No dia 2 de abril de 1982 a Argentina invadiu as Ilhas Malvinas e deu início a 74 dias de guerra com a Inglaterra, que ocupava desde 1833 o que os britânicos chamam de Falklands. A guerra deixou 649 argentinos mortos e vitimou 255 ingleses, além de três habitantes das ilhas.

A derrota da Argentina contribuiu para a queda da ditadura militar, que viria a ruir de vez em 1983, mesmo ano em que a primeira-ministra britânica, Margaret Thatcher, conseguiu se reeleger, embalada na popularidade que a vitória sobre o país sul-americano lhe garantiu. Hoje, há exatos 30 anos do conflito, a Argentina ainda reivindica a soberania sobre o território que fica a apenas 550 quilômetros do seu litoral e a 12.800 quilômetros da costa inglesa. A própria história das Malvinas é recheada de disputas sobre sua posse. As ilhas já passaram por mãos francesas e espanholas até chegarem aos argentinos e ingleses.

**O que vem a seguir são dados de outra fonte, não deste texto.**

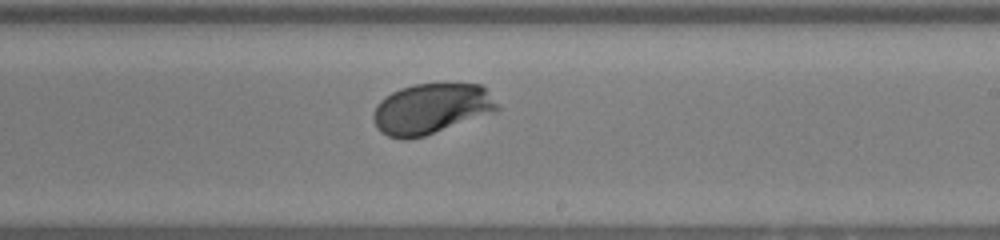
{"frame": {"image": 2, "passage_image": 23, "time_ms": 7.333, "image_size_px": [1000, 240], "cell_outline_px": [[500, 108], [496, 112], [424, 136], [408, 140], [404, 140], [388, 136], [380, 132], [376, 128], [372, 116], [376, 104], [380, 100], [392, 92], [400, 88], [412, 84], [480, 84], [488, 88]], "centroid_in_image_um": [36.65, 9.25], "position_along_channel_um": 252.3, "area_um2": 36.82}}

Enquanto a Argentina alega que as Malvinas foram descobertas por uma expedição de Fernão de Magalhães, em 1520, a pedido da Espanha, a Inglaterra sustenta que quem chegou primeiro foi o capitão britânico John Strong, em 1690. Ambos reconhecem que a primeira colônia que se estabeleceu nas ilhas foi francesa, em 1764. O povoado acabou passando ao controle espanhol em 1767.

Com as revoltas nas colônias espanholas no início do século 19 e a independência da Argentina em 1816, a Espanha abandonou as Malvinas e os argentinos entenderam que eram os herdeiros daquelas terras – que ficavam próximas do seu território e estavam sob controle da antiga metrópole. Então, a Argentina enviou mercenários para o reconhecimento do território e, em 1829, nomeou um governador para comandar as ilhas.

Mas Luis Maria Vernet ficou apenas cinco anos no poder, já que em 1833 uma fragata britânica atracou na ilha, reivindicando o controle do território. Como praticamente não havia efetivo militar argentino no local, o governador acabou se retirando pacificamente junto com os outros moradores.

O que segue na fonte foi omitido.